Are GenAI copilots helping us work smarter – or just faster at fixing the wrong problems?
Are GenAI copilots helping us work smarter – or just faster at fixing the wrong problems? Let me introduce you to the concept of failure demand.
The most widespread adoption of GenAI is copilots – Office365 CoPilot and coding assistants. Most evidences suggests they deliver incremental productivity gains for individuals: write a bit more code, draft a doc faster, create a presentation in less time.
But why are you doing those tasks in the first place? This is where the concept of failure demand comes in.
Originally coined by John Seddon, failure demand is the work created when systems, processes, or decisions fail to address root causes. Instead of creating value, you spend time patching over problems that shouldn’t have existed in the first place.
Call centres are a perfect example.
Most call centre demand isn’t value demand (customers seeking products or services). It’s failure demand: caused by unclear communication, broken systems, or unresolved issues.
GenAI might help agents handle calls faster, but the bigger question is why are people calling at all?
The same applies to all knowledge work. Faster coding or document creation only accelerates failure demand if the root issues (e.g. unclear requirements, poor alignment, unnecessary work) – go unaddressed.
Examples:
– Individual speed gains might mask systemic problems, making them harder to spot and fix and reducing the incentive to do so.

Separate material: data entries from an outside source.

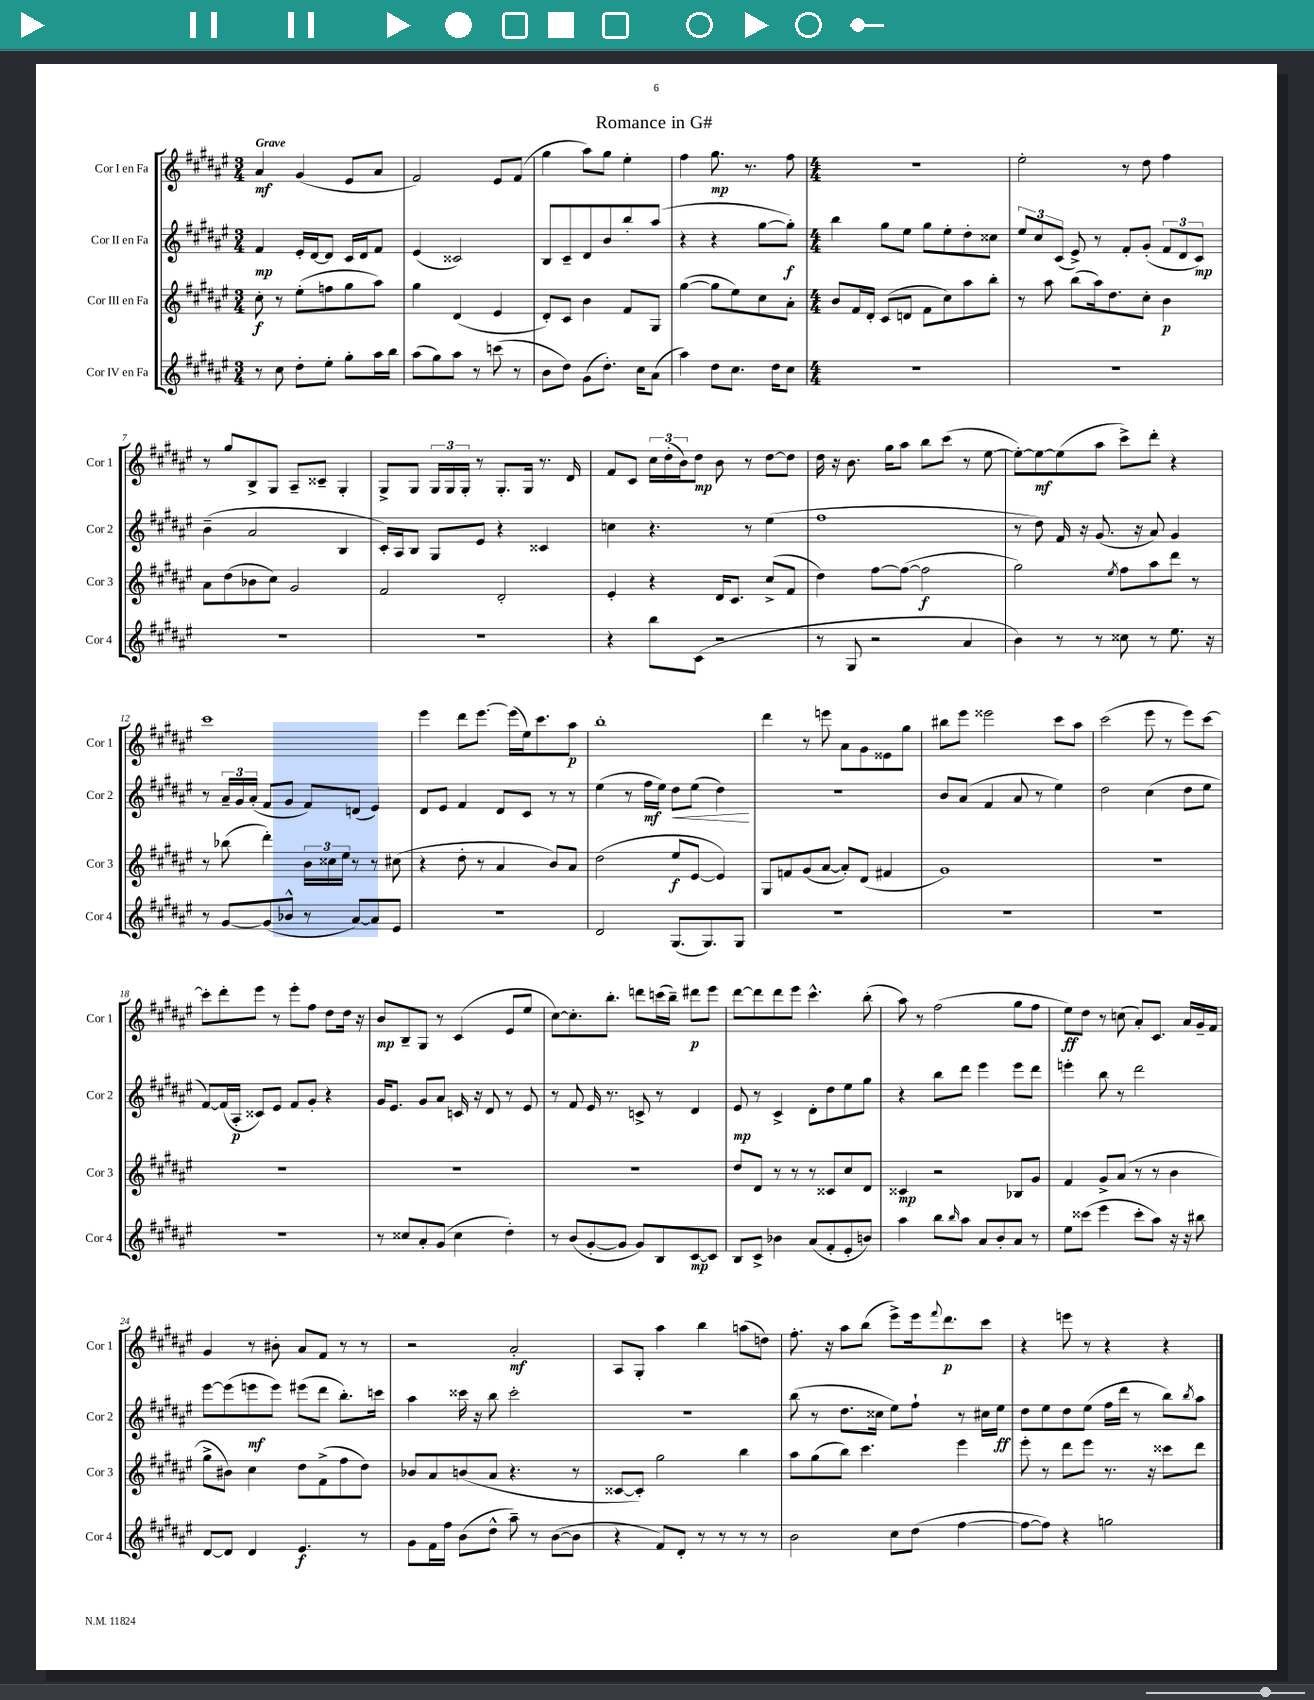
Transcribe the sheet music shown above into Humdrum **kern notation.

**kern	**dynam	**kern	**dynam	**kern	**dynam	**kern	**dynam
*part4	*part4	*part3	*part3	*part2	*part2	*part1	*part1
*staff4	*staff4	*staff3	*staff3	*staff2	*staff2	*staff1	*staff1
*I"Cor IV en Fa	*	*I"Cor III en Fa	*	*I"Cor II en Fa	*	*I"Cor I en Fa	*
*I'Cor 4	*	*I'Cor 3	*	*I'Cor 2	*	*I'Cor 1	*
*clefG2	*	*clefG2	*	*clefG2	*	*clefG2	*
*k[f#c#g#d#a#e#]	*	*k[f#c#g#d#a#e#]	*	*k[f#c#g#d#a#e#]	*	*k[f#c#g#d#a#e#]	*
*M3/4	*	*M3/4	*	*M3/4	*	*M3/4	*
=1	=1	=1	=1	=1	=1	=1	=1
!	!	!	!	!	!	!LO:TX:a:B:t=Grave	!
8r	.	8cc#'\	f	4f#/	mp	4a#/	mf
8cc#\	.	8r	.	.	.	.	.
8dd#'\L	.	(8ee#'\L	.	16e#'/LL	.	(4g#/	.
.	.	.	.	[16d#/J	.	.	.
8ee#'\J	.	8ffn\	.	8d#/J]	.	.	.
8gg#'\L	.	8gg#\	.	16c#/LL	.	8e#/L	.
.	.	.	.	16d#/J	.	.	.
16aa#\L	.	8aa#\J)	.	8f#/J	.	8a#/J	.
16bb\JJ	.	.	.	.	.	.	.
=2	=2	=2	=2	=2	=2	=2	=2
(8aa#\L	.	4gg#\	.	(4e#/	.	2f#/)	.
8gg#\)	.	.	.	.	.	.	.
8aa#\J	.	(4d#/	.	2c##X/)	.	.	.
8r	.	.	.	.	.	.	.
(8cccn\	.	4e#/	.	.	.	8e#/L	.
8r	.	.	.	.	.	(8f#/J	.
=3	=3	=3	=3	=3	=3	=3	=3
8b\L	.	8d#'/L)	.	8B/L	.	4gg#\	.
8dd#\J)	.	8c#/J	.	8c#~/	.	.	.
(8g#\L	.	4b\	.	8d#/	.	8aa#\L)	.
8.dd#'\J)	.	.	.	8b/	.	8gg#\J	.
.	.	8f#/L	.	8bb'/	.	4ee#'\	.
16cc#\KL	.	.	.	.	.	.	.
(8a#\J	.	8G#/J	.	(8aa#/J	.	.	.
=4	=4	=4	=4	=4	=4	=4	=4
4aa#\)	.	([4gg#\	.	4r	.	4ff#\	.
8dd#\L	.	8gg#\L]	.	4r	.	8.gg#\	mp
8.cc#\J	.	8ee#\)	.	.	.	.	.
.	.	.	.	.	.	8.r	.
.	.	8cc#\	.	[8gg#\L	.	.	.
16dd#\KL	.	.	.	.	.	.	.
8cc#\J	.	8a#'\J	.	8gg#'\J])	f	8ff#\	.
=5	=5	=5	=5	=5	=5	=5	=5
*M4/4	*	*M4/4	*	*M4/4	*	*M4/4	*
1r	.	8b/L	.	4bb\	.	1r	.
.	.	16f#/L	.	.	.	.	.
.	.	16d#'/JJ	.	.	.	.	.
.	.	(8c#/L	.	8gg#\L	.	.	.
.	.	8dn/J	.	8ee#\J	.	.	.
.	.	8f#\L	.	8gg#\L	.	.	.
.	.	8cc#\)	.	8ee#'\	.	.	.
.	.	8aa#\	.	8dd#'\	.	.	.
.	.	8bb'\J	.	8cc##X\J	.	.	.
=6	=6	=6	=6	=6	=6	=6	=6
1r	.	8r	.	12ee#/L	.	2ee#'\	.
.	.	.	.	12cc#/	.	.	.
.	.	8aa#\	.	.	.	.	.
.	.	.	.	(12c#/J	.	.	.
.	.	(8bb\L	.	8e#^/)	.	.	.
.	.	16aa#\k)	.	8r	.	.	.
.	.	8.dd#\	.	.	.	.	.
.	.	.	.	8f#'/L	.	8r	.
.	.	8cc#'\J	.	(8g#'/J	.	8dd#\	.
.	.	4b\	p	12f#/L	.	4ff#\	.
.	.	.	.	12d#/	.	.	.
.	.	.	.	12c#/J)	mp	.	.
!!LO:LB:g=z
=7	=7	=7	=7	=7	=7	=7	=7
1r	.	8a#\L	.	(4b~\	.	8r	.
.	.	(8dd#\	.	.	.	8gg#/L	.
.	.	8b-X\	.	2a#/	.	8B^/	.
.	.	8cc#\J)	.	.	.	8G#/J	.
.	.	2g#/	.	.	.	8A#~/L	.
.	.	.	.	.	.	8c##X~/J	.
.	.	.	.	4B/	.	4G#'/	.
=8	=8	=8	=8	=8	=8	=8	=8
1r	.	2f#/	.	16c#'/LL)	.	8G#^/L	.
.	.	.	.	16A#/J	.	.	.
.	.	.	.	8B/J	.	8G#/J	.
.	.	.	.	8G#/L	.	24G#/LL	.
.	.	.	.	.	.	24G#/	.
.	.	.	.	.	.	24G#'/JJ	.
.	.	.	.	8e#/J	.	8r	.
.	.	2d#'/	.	4r	.	8.G#'/L	.
.	.	.	.	.	.	16G#/Jk	.
.	.	.	.	4c##X/	.	8.r	.
.	.	.	.	.	.	16d#/	.
=9	=9	=9	=9	=9	=9	=9	=9
4r	.	4e#'/	.	4ccn\	.	8f#/L	.
.	.	.	.	.	.	8c#/J	.
8bb\L	.	4r	.	4.r	.	24cc#\LL	.
.	.	.	.	.	.	(24dd#'\	.
.	.	.	.	.	.	24b\J)	.
(8c#\J	.	.	.	.	.	8dd#\J	mp
2r	.	16d#/KL	.	.	.	8b\	.
.	.	8.c#/J	.	.	.	.	.
.	.	.	.	8r	.	8r	.
.	.	(8cc#^/L	.	(4ee#\	.	[8dd#\L	.
.	.	8f#/J	.	.	.	8dd#\J]	.
=10	=10	=10	=10	=10	=10	=10	=10
8r	.	4dd#\)	.	1ff#	.	16dd#\	.
.	.	.	.	.	.	16r	.
8G#/	.	.	.	.	.	8.b\	.
2r	.	[8ff#\L	.	.	.	.	.
.	.	.	.	.	.	16gg#\KL	.
.	.	(8ff#\J_	.	.	.	8aa#\J	.
.	.	2ff#\]	f	.	.	8bb\L	.
.	.	.	.	.	.	(8ccc#\J	.
4a#/	.	.	.	.	.	8r	.
.	.	.	.	.	.	[8ee#\	.
=11	=11	=11	=11	=11	=11	=11	=11
4b\)	.	2gg#\)	.	8r	.	8ee#'\L_)	.
.	.	.	.	8dd#\)	.	8ee#\_	mf
8r	.	.	.	16f#/	.	(8ee#\]	.
.	.	.	.	16r	.	.	.
8r	.	.	.	(8.g#/	.	8aa#\J	.
.	.	8qee#/	.	.	.	.	.
8cc##X\	.	8ff#\L	.	.	.	8ccc#^\L)	.
.	.	.	.	16r	.	.	.
8r	.	8aa#\	.	8a#/)	.	8ddd#'\J	.
8.ee#\	.	8ddd#\J	.	4g#/	.	4r	.
.	.	8r	.	.	.	.	.
16r	.	.	.	.	.	.	.
!!LO:LB:g=z
=12	=12	=12	=12	=12	=12	=12	=12
8r	.	8r	.	8r	.	1ccc#	.
[8g#/L	.	(8bb-X\	.	24a#~/LL	.	.	.
.	.	.	.	24g#/	.	.	.
.	.	.	.	(24a#'/JJ	.	.	.
(8g#/]	.	4ddd#'\)	.	8f#/L	.	.	.
8b-X^^/J	.	.	.	8g#/J	.	.	.
8r	.	24b\LL	.	8f#/L)	.	.	.
.	.	24cc##X\	.	.	.	.	.
.	.	24ee#\JJ	.	.	.	.	.
[8a#/L)	.	8r	.	(8dn/J	.	.	.
8a#/]	.	8r	.	4e#/)	.	.	.
8e#/J	.	(8cc#X\	.	.	.	.	.
=13	=13	=13	=13	=13	=13	=13	=13
1r	.	4r	.	8d#/L	.	4eee#\	.
.	.	.	.	8e#/J	.	.	.
.	.	8dd#'\	.	4f#/	.	8ddd#\L	.
.	.	8r	.	.	.	[8.eee#\J	.
.	.	4a#/	.	8d#/L	.	.	.
.	.	.	.	.	.	(16eee#\LL]	.
.	.	.	.	8c#/J	.	16ee#\J)	.
.	.	.	.	.	.	8.ccc#\	.
.	.	8b/L)	.	8r	.	.	.
.	.	8a#/J	.	8r	.	8aa#\J	p
=14	=14	=14	=14	=14	=14	=14	=14
2d#/	.	(2dd#\	.	(4ee#\	.	1bb'	.
.	.	.	.	8r	.	.	.
.	.	.	.	16ff#\LL	mf	.	.
.	.	.	.	16ee#\JJ)	.	.	.
!	!	!	!	!	!LO:HP:b	!	!
(8.G#/L	.	8ee#/L	f	8dd#\L	<	.	.
.	.	[8e#/J	.	(8ee#\J	.	.	.
8.G#/)	.	.	.	.	.	.	.
.	.	4e#/])	.	4dd#\)	.	.	.
8G#/J	.	.	.	.	.	.	.
.	.	.	.	.	[	.	.
=15	=15	=15	=15	=15	=15	=15	=15
1r	.	8G#/L	.	1r	.	4ddd#\	.
.	.	8fn/	.	.	.	.	.
.	.	(8g#/	.	.	.	8r	.
.	.	[8a#/J	.	.	.	8eeen\	.
.	.	8a#'/L])	.	.	.	8a#\L	.
.	.	(8d#/J	.	.	.	8g#\	.
.	.	4f#X/	.	.	.	8e##X\	.
.	.	.	.	.	.	8gg#\J	.
=16	=16	=16	=16	=16	=16	=16	=16
1r	.	1g#)	.	8b/L	.	8bb#X\L	.
.	.	.	.	(8a#/J	.	8eee#\J	.
.	.	.	.	4f#/	.	2eee##X\	.
.	.	.	.	8a#/	.	.	.
.	.	.	.	8r	.	.	.
.	.	.	.	4ee#\)	.	8ccc#\L	.
.	.	.	.	.	.	8aa#\J	.
=17	=17	=17	=17	=17	=17	=17	=17
1r	.	1r	.	2dd#\	.	(2ccc#\	.
.	.	.	.	(4cc#\	.	8eee#\	.
.	.	.	.	.	.	8r	.
.	.	.	.	8dd#\L	.	8eee#\L)	.
.	.	.	.	8ee#\J	.	[8ccc#\J	.
!!LO:LB:g=z
=18	=18	=18	=18	=18	=18	=18	=18
1r	.	1r	.	[8f#/L)	.	8ccc#'\L]	.
.	.	.	.	(16f#/L]	.	8ddd#'\	.
.	.	.	.	16A#'/JJ	p	.	.
.	.	.	.	8c##X/L)	.	8eee#\J	.
.	.	.	.	8e#/J	.	8r	.
.	.	.	.	8f#/L	.	8eee#'\L	.
.	.	.	.	8g#'/J	.	8ff#\J	.
.	.	.	.	4r	.	8dd#\L	.
.	.	.	.	.	.	16dd#\Jk	.
.	.	.	.	.	.	16r	.
=19	=19	=19	=19	=19	=19	=19	=19
8r	.	1r	.	16g#/KL	.	8b/L	mp
.	.	.	.	8.e#/J	.	.	.
8cc##X/L	.	.	.	.	.	8B~/	.
8a#'/	.	.	.	8g#/L	.	8G#/J	.
(8g#/J	.	.	.	8a#/J	.	8r	.
4cc##\	.	.	.	16cn/	.	(4c#/	.
.	.	.	.	16r	.	.	.
.	.	.	.	8d#/	.	.	.
4dd#'\)	.	.	.	8r	.	8e#/L	.
.	.	.	.	8e#/	.	8ee#/J	.
=20	=20	=20	=20	=20	=20	=20	=20
8r	.	1r	.	8r	.	[8cc#\L)	.
(8b/L	.	.	.	8f#/	.	8.cc#'\]	.
[8g#'/	.	.	.	16e#/	.	.	.
.	.	.	.	8.r	.	8.bb'\J	.
8g#/J]	.	.	.	.	.	.	.
8g#/L)	.	.	.	8cn^/	.	8dddn\L	.
8B/	.	.	.	8r	.	(16cccn\L	.
.	.	.	.	.	.	16bb~\JJ)	.
[8c#/	mp	.	.	4d#/	.	8ddd#X\L	p
8c#/J]	.	.	.	.	.	8eee#\J	.
=21	=21	=21	=21	=21	=21	=21	=21
8B/L	.	8dd#/L	.	8e#/	mp	[8ddd#\L	.
8c#^/J	.	8d#/J	.	8r	.	8ddd#\]	.
4b-X\	.	8r	.	4c#^/	.	8ddd#\	.
.	.	8r	.	.	.	8eee#\J	.
(8a#/L	.	8r	.	8d#'\L	.	4.ccc#^^\	.
8f#'/	.	8c##X/L	.	8dd#\	.	.	.
8e#'/	.	8cc#/	.	8ee#\	.	.	.
8bn/J)	.	8d#/J	.	8gg#\J	.	(8bb'\	.
=22	=22	=22	=22	=22	=22	=22	=22
4aa#\	.	4c##X/	mp	4r	.	8aa#\)	.
.	.	.	.	.	.	8r	.
8bb\L	.	2r	.	8bb\L	.	(2ff#\	.
16qqbb/	.	.	.	.	.	.	.
8aa#\J	.	.	.	8ddd#\J	.	.	.
8a#/L	.	.	.	4eee#\	.	.	.
8b'/	.	.	.	.	.	.	.
8a#/J	.	8B-X/L	.	8eee#\L	.	8gg#\L	.
8r	.	8g#/J	.	8ddd#\J	.	8ff#\J	.
=23	=23	=23	=23	=23	=23	=23	=23
8ee#\L	.	4f#/	.	4eeen'\	.	8ee#\L)	ff
(8ccc##X\J	.	.	.	.	.	8dd#\J	.
4eee#\	.	8g#^/L	.	8bb\	.	8r	.
.	.	(8a#/J	.	8r	.	(8ccn\	.
8ccc##'\L	.	8r	.	2ddd#\	.	8a#'/L)	.
8aa#\J)	.	8r	.	.	.	8.c#/J	.
16r	.	4b\	.	.	.	.	.
16r	.	.	.	.	.	16a#/LL	.
8bb#X\	.	.	.	.	.	16g#~/	.
.	.	.	.	.	.	16f#/JJ	.
!!LO:LB:g=z
=24	=24	=24	=24	=24	=24	=24	=24
[8d#/L	.	8gg#^\L	.	[8eee#\L	.	4g#/	.
8d#/J]	.	8b#X\J)	.	(8eee#\]	.	.	.
4d#/	.	4cc#\	.	8eeen\	mf	8r	.
.	.	.	.	8eee\J)	.	8b#X'\	.
4.e#/	f	8dd#\L	.	(8eee#X\L	.	8a#/L	.
.	.	(8f#^\	.	8ddd#\J	.	8f#/J	.
.	.	8ff#\	.	8.bb'\L)	.	8r	.
8r	.	8dd#\J)	.	.	.	8r	.
.	.	.	.	16cccn\Jk	.	.	.
=25	=25	=25	=25	=25	=25	=25	=25
8g#\L	.	8b-X/L	.	4aa#\	.	2r	.
16f#\L	.	8a#/	.	.	.	.	.
16ff#\JJ	.	.	.	.	.	.	.
(8b\L	.	(8bn/	.	16ccc##X\	.	.	.
.	.	.	.	16r	.	.	.
8dd#^^\J	.	8a#/J	.	8bb\	.	.	.
8aa#~\)	.	4.r	.	2ccc##'\	.	2a#'/	mf
8r	.	.	.	.	.	.	.
([8b\L	.	.	.	.	.	.	.
8b\J]	.	8r	.	.	.	.	.
=26	=26	=26	=26	=26	=26	=26	=26
4r	.	[8c##X/L	.	1r	.	8A#/L	.
.	.	8c##'/J])	.	.	.	8G#'/J	.
8f#/L)	.	2gg#\	.	.	.	4aa#\	.
8d#'/J	.	.	.	.	.	.	.
8r	.	.	.	.	.	4bb\	.
8r	.	.	.	.	.	.	.
8r	.	4bb\	.	.	.	(8aan\L	.
8r	.	.	.	.	.	8ddn\J)	.
=27	=27	=27	=27	=27	=27	=27	=27
2b\	.	8aa#\L	.	(8bb\	.	8.ff#'\	.
.	.	(8gg#\	.	8r	.	.	.
.	.	.	.	.	.	16r	.
.	.	8bb\J)	.	8.dd#\L	.	8aa#\L	.
.	.	4.ccc#\	.	.	.	(8bb\J	.
.	.	.	.	16cc##X\Jk	.	.	.
8cc#\L	.	.	.	8ee#\L)	.	8eee#^\L)	.
(8dd#\J	.	.	.	8ff#`\J	.	16eee#\k	.
.	.	.	.	.	.	8qqfff#/	.
.	.	.	.	.	.	8.ddd#\	p
[4ff#\	.	4eee#\	.	8r	.	.	.
.	.	.	.	16cc#X\LL	.	8ccc#\J	.
.	.	.	.	16ee#\JJ	ff	.	.
=28	=28	=28	=28	=28	=28	=28	=28
8ff#\L_	.	8eee#'\	.	8dd#\L	.	4r	.
8ff#\J])	.	8r	.	8ee#\	.	.	.
4r	.	8ddd#\L	.	8dd#\	.	8eeen\	.
.	.	8eee#\J	.	(8ee#\J	.	8r	.
2ggn\	.	8.r	.	16ff#\LL	.	4r	.
.	.	.	.	16ddd#\JJ	.	.	.
.	.	.	.	8r	.	.	.
.	.	16r	.	.	.	.	.
.	.	8ccc##X\L	.	8bb\L)	.	4r	.
.	.	.	.	8qbb/	.	.	.
.	.	8ddd#\J	.	8aa#\J	.	.	.
==	==	==	==	==	==	==	==
*-	*-	*-	*-	*-	*-	*-	*-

– More documents and presentations could bury teams in information, reducing clarity and alignment.
– More code written faster could overwhelm QA teams or create downstream integration issues.
There’s already evidence which suggests this. The 2024 DORA Report (an annual study of engineering team performance) found found AI coding assistants marginally improved individual productivity but correlated with a downward trend in team performance.
The far bigger opportunities lies in asking:
– Why does this work exist?
– Can we eliminate or prevent it?
Unless GenAI helps addressing systemic issues, it risks being a distraction. While it might improve individual productivity, it could hurt overall performance.